+++ MATERIAL FOR THIS EXERCISE +++

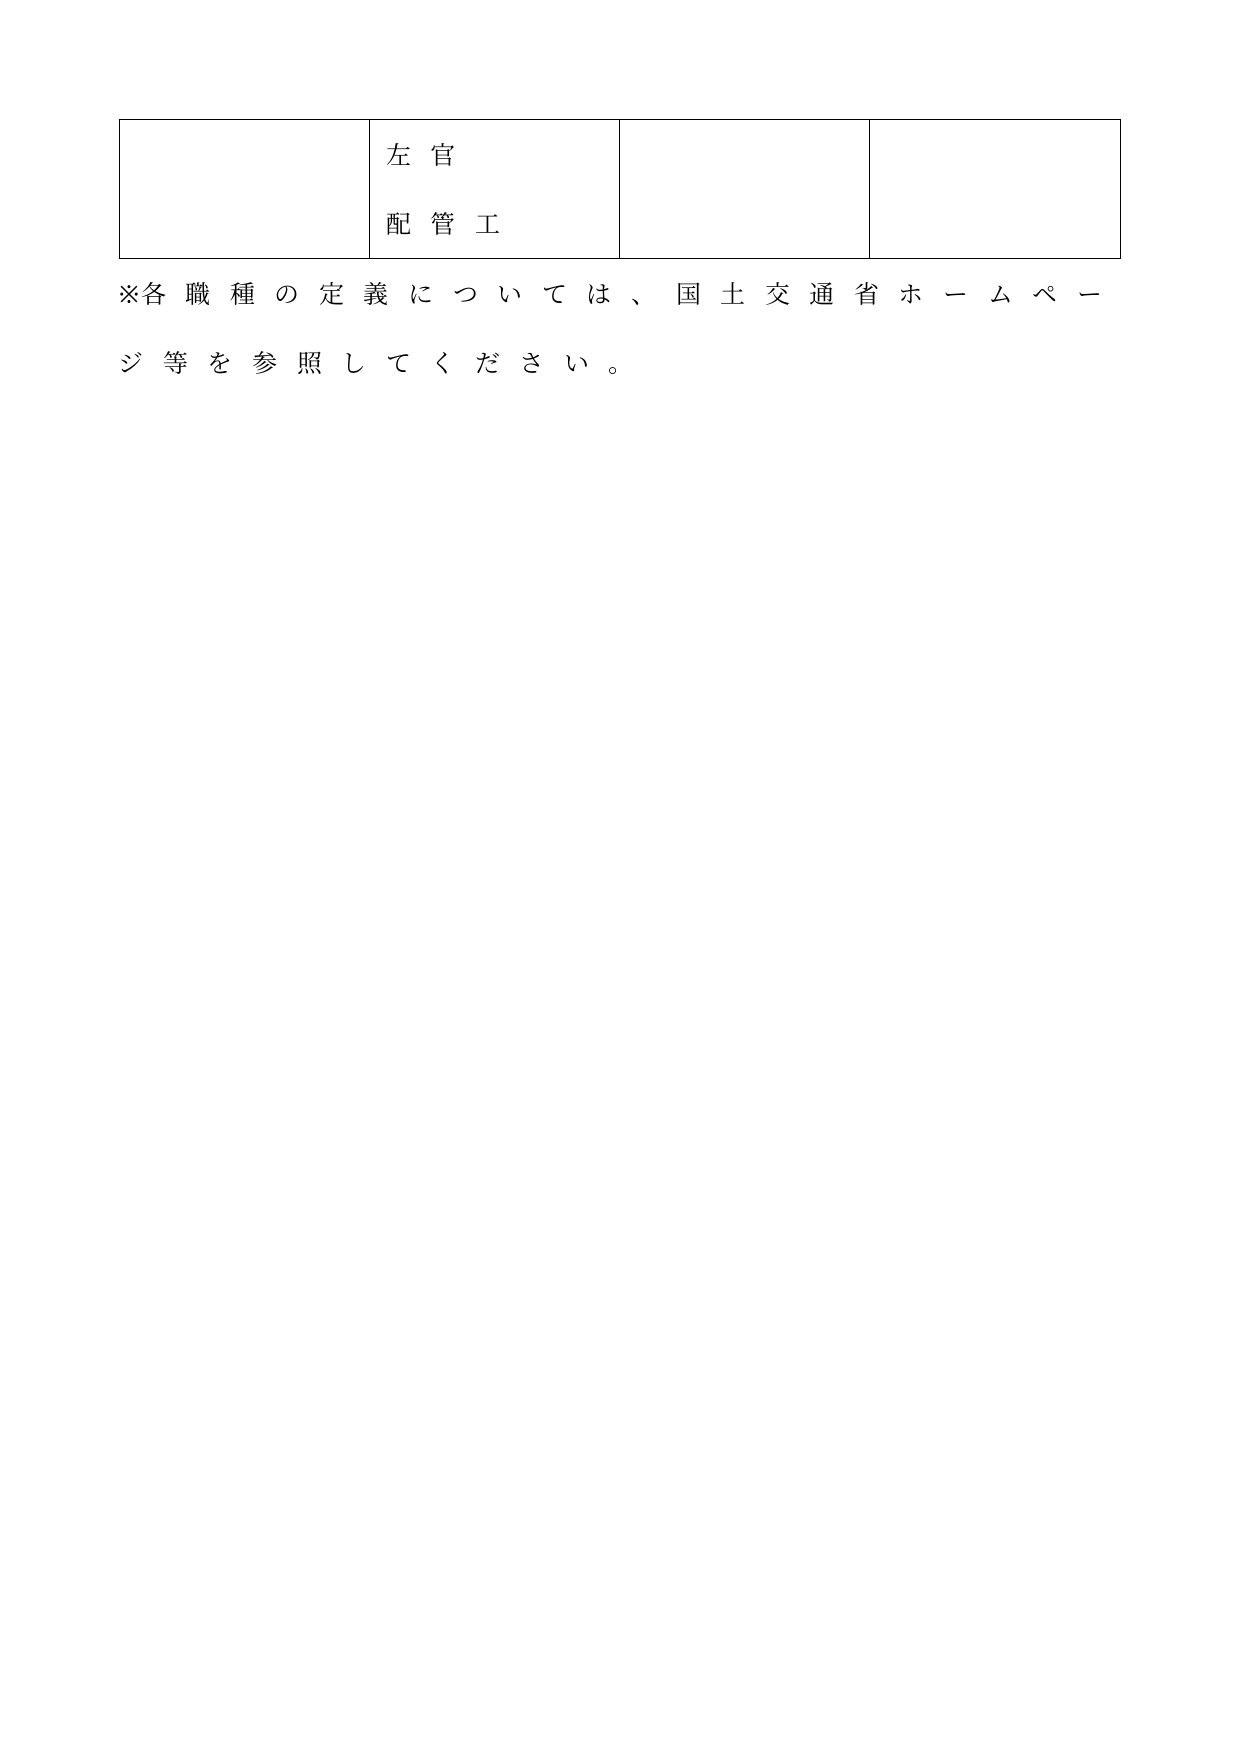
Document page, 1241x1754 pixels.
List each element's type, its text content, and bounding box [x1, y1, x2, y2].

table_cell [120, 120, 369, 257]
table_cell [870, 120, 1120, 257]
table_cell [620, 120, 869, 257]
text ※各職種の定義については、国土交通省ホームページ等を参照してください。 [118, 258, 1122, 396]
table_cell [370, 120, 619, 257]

+++
+++ MATERIAL FOR THIS EXERCISE +++

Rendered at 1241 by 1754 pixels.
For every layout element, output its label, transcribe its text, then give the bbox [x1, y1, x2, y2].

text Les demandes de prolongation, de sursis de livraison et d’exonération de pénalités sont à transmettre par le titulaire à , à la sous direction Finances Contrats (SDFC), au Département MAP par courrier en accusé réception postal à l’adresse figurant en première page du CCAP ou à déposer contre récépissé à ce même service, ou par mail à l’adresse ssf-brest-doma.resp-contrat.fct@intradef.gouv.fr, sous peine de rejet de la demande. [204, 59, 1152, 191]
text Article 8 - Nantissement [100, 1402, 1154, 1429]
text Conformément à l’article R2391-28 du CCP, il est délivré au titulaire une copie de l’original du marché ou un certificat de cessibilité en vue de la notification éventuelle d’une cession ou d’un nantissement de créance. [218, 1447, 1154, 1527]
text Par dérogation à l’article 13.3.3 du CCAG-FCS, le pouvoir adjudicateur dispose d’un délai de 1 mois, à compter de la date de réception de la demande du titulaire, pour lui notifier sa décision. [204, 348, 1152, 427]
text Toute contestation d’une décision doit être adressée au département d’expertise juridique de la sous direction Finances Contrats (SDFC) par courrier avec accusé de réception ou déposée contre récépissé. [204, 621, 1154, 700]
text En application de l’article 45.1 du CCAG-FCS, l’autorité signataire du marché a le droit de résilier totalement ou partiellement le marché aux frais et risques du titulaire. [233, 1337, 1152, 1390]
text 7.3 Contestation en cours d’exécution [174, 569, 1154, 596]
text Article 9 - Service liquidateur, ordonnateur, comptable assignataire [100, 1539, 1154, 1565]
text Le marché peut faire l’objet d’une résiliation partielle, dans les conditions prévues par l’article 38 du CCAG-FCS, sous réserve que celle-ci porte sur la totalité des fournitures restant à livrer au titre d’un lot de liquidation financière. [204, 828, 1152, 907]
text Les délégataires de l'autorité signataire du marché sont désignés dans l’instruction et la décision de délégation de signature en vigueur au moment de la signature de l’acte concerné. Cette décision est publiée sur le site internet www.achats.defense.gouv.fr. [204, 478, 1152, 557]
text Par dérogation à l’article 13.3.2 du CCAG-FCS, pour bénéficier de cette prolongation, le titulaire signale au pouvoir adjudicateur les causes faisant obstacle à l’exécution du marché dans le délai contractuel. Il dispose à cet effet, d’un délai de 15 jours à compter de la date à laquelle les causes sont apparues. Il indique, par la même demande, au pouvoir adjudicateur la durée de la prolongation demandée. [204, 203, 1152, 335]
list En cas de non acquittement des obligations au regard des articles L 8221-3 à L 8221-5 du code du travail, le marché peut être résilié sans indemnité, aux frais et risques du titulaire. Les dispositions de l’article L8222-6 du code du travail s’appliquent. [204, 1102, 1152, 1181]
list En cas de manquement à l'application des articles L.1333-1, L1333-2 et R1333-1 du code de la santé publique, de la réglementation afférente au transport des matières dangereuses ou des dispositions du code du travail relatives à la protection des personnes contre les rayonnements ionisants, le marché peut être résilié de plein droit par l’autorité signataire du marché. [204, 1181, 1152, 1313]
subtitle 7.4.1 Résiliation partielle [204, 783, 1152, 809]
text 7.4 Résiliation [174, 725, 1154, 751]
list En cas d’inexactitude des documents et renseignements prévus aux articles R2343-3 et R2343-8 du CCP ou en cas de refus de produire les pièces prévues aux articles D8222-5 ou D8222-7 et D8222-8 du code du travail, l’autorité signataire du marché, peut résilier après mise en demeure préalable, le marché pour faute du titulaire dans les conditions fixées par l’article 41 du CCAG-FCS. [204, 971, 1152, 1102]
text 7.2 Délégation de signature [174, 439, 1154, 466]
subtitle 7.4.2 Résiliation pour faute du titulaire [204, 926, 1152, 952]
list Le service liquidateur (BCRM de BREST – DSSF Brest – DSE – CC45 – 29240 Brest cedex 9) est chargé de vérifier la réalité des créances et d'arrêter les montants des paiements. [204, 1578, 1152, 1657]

+++

§ EXERCISE: From the entries above, extract only the lines running from the one containing "List each element's" through the one containing "table_cell [370, 120, 619, 257]", inclusive.

§ ANSWER BELOW:
List each element's type, its text content, and bounding box [x1, y1, x2, y2].

table_cell [120, 120, 369, 257]
table_cell [870, 120, 1120, 257]
table_cell [620, 120, 869, 257]
text ※各職種の定義については、国土交通省ホームページ等を参照してください。 [118, 258, 1122, 396]
table_cell [370, 120, 619, 257]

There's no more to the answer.